I am trying to measure the time taken by a set of statements. The following is a pseudocode. The code is implemented in C++ on a Xilinx chipset, with a custom RTOS, so the traditional c++ clock functions do not work here.
I do not need help on the actual time measurement, but more on the math on how to calculate the actual execution time.
one = clock.getTime(); /*statement * 1 * * to * * 10 */ two = clock.getTime(); fTime = two - one;
Now I know the time taken by the statements. This time is also includes the time taken by getTime() too right?
one = clock.getTime(); clock.getTime(); two = clock.getTime(); cTime = two - one; //Just measure and the min value i get is 300 microseconds.
Now this block gives me the time taken by getTime().
Finalmente, mi pregunta es:
What is the actual time taken by the statements?
- fTime - cTime
- fTime - (2* cTime)
- Other equation ?
preguntado el 28 de mayo de 14 a las 13:05
Your time measurement shifts the time
if it is on stable enough platform then the shift is the same for all times so
one = t1 + dt two = t2 + dt
after substraction the shift eliminates itself so
two-one = (t2+dt)-(t1+dt) = t2-t1
so there is no need to make corrections for time measurement shift in this case.
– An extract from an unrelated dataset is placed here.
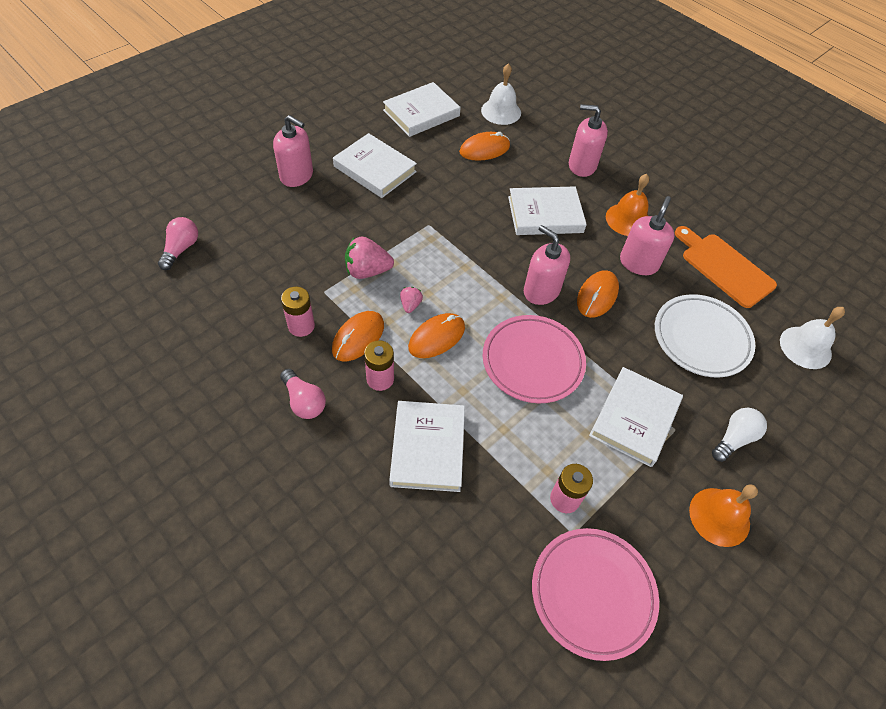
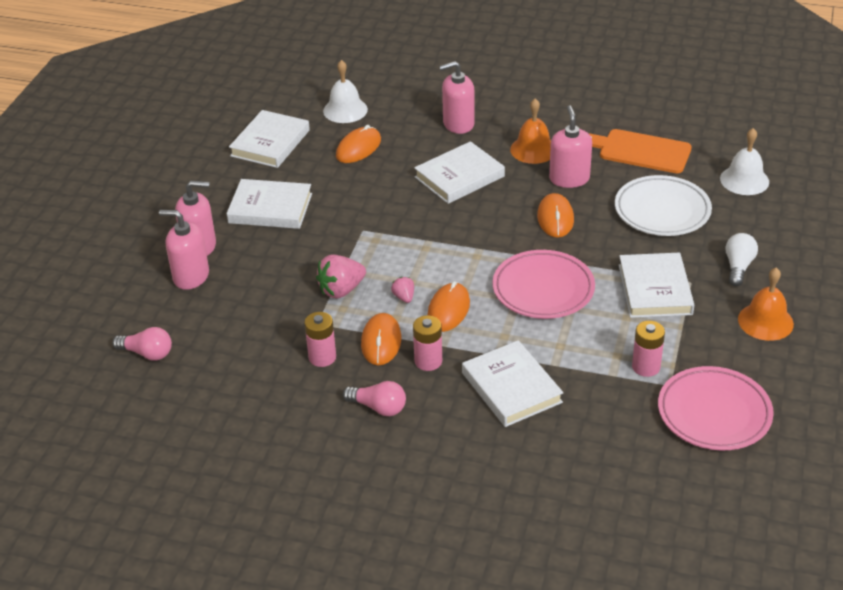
camera: 25 degrees left, 15 degrees down
(181, 249) = (147, 353): pink light bulb -> pink light bulb turned 120 degrees clockwise
(541, 291) = (506, 236): pink soap dispenser -> pink soap dispenser (191, 276)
Problems starts on multi-scalar/vector architectures where the code execution is variable
- due to different cache miss-es
- different prefetch invalidation
and so on then you have to play with cache invalidation. Also if your
getTime() waits for interrupt or HW event that can also add few error T's
In that case measure many times and get the avg or smallest IMPORTANTE result something like:
Typically when benchmarking we perform the measured tasks muchas muchas veces in between the timer calls, and then divide by the number of task executions.
This is to:
- smooth over irrelevant variations, and
- avoid the measured duration falling below the actual clock resolution, and
- leave the timing overhead as a totally negligible fraction of the time.
In that way, you don't have to worry about it any more.
That being said, this can introduce problems of its own, particularly with respect to things like branch predictors and caches, as they may be "warmed up" by your first few executions, impacting the veracity of your results in a way that wouldn't happen on a single run.
Benchmarking properly can be quite tricky and there is a wealth of material available to explain how to do it properly.